Furthermore, in the embodiments described above, the processing circuitry is not limited to those implemented by a single processor, but may be configured by combining a plurality of independent processors, and respective processors may implement respective processing functions by executing respective computer programs. Furthermore, the respective processing functions of the processing circuitry may be implemented by being appropriately distributed or integrated into single processing circuitry or a plurality of pieces of processing circuitry. Furthermore, the respective processing functions of the processing circuitry may be implemented by a mixture of hardware such as circuits and software. In the above, an example in which the computer programs corresponding to the respective processing functions are stored in a single memory has been described; however, the embodiment is not limited thereto. For example, the computer programs corresponding to the respective processing functions may be distributed and stored in a plurality of memories, and the processing circuitry may be configured to read the computer programs from the memories and execute the read computer programs.

Furthermore, the term “processor” used in the description of the embodiments described above means, for example, a circuit such as CPU, GPU, ASIC, or a programmable logic device (for example, SPLD, CPLD, and FPGA). Instead of storing the computer programs in the memory, the computer programs may be directly incorporated in the circuitry of the processor. In this case, the processor implements the functions by reading and executing the computer programs incorporated in the circuitry. Furthermore, each processor of the present embodiment is not limited to being configured as single piece of circuitry for each processor, and one processor may be configured by combining a plurality of pieces of independent circuitry to implement the functions thereof.

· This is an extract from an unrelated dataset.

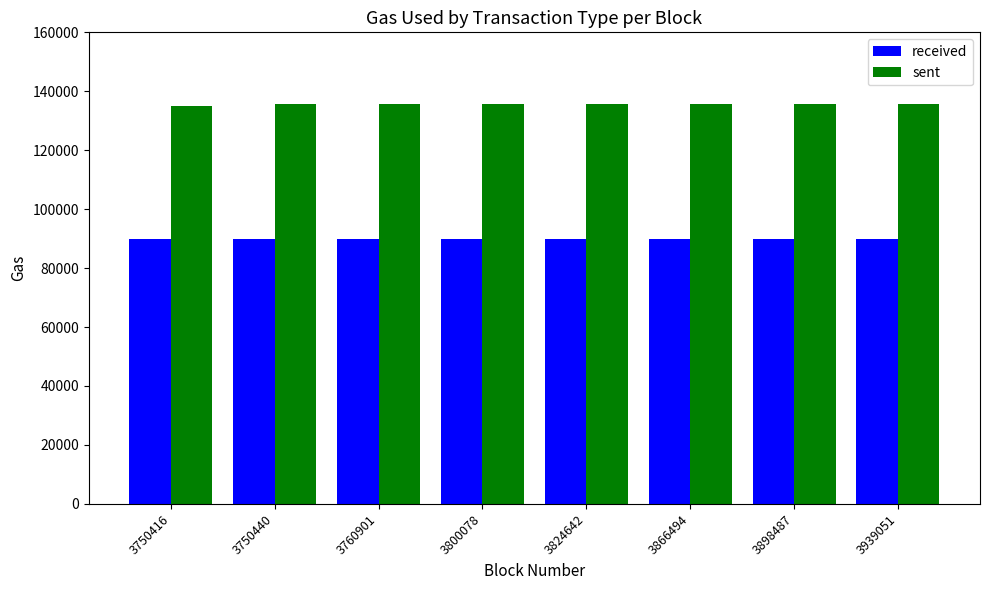

At how many categories does at least one series exceed 130027?

8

The computer program executed by the processor is provided by being incorporated in advance in a read only memory (ROM) or the like. The computer program may be provided by being recorded on a computer readable non-transitory storage medium, such as a CD (compact disc)-ROM, a flexible disk (FD), a CD-R (compact disc recordable), and a digital versatile disc (DVD), in a file format installable or executable in these devices. Furthermore, the computer program may be provided or distributed by being stored on a computer connected to a network such as the Internet and downloaded via the network. For example, the computer program is configured as a module including the aforementioned each processing function. As actual hardware, the CPU reads and executes the computer program from the storage medium such as a ROM, so that each module is loaded on a main storage device and produced on the main storage device.

In the embodiments described above, each component of each device illustrated in the drawings is a functional concept, and does not necessarily have to be physically configured as illustrated in the drawings. That is, the specific form of dispersion or integration of each device is not limited to that illustrated in the drawings, but can be configured by functionally or physically dispersing or integrating all or part thereof in arbitrary units, depending on various loads and usage conditions. Moreover, each processing function performed by each device can be implemented in whole or in part by a CPU and a computer program that is analyzed and executed by the CPU, or by hardware using wired logic.

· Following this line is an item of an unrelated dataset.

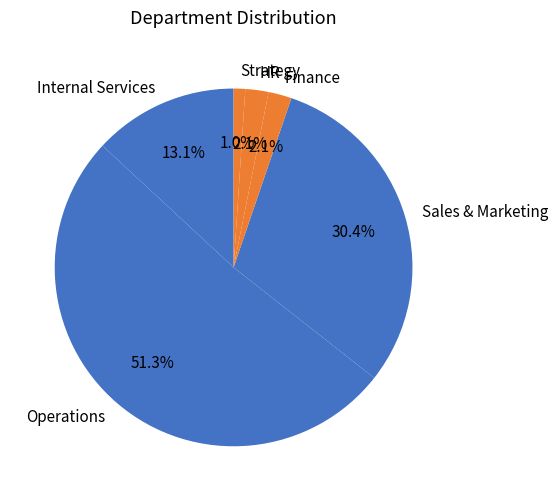

To the nearest percent, what is the difference between the Sales & Marketing and HR slice percentages?

28%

Of the processes described in the embodiments described above, all or part of the processes described as being performed automatically can be performed manually, or all or part of the processes described as being performed manually can be performed automatically by known methods. Processing procedures, control procedures, specific names, and other information including various data and parameters described in the above description and drawings may be changed as desired, unless otherwise noted.

According to at least one of the embodiments described above, an increase in device price and a decrease in reliability due to synchronization between units of detector can be suppressed.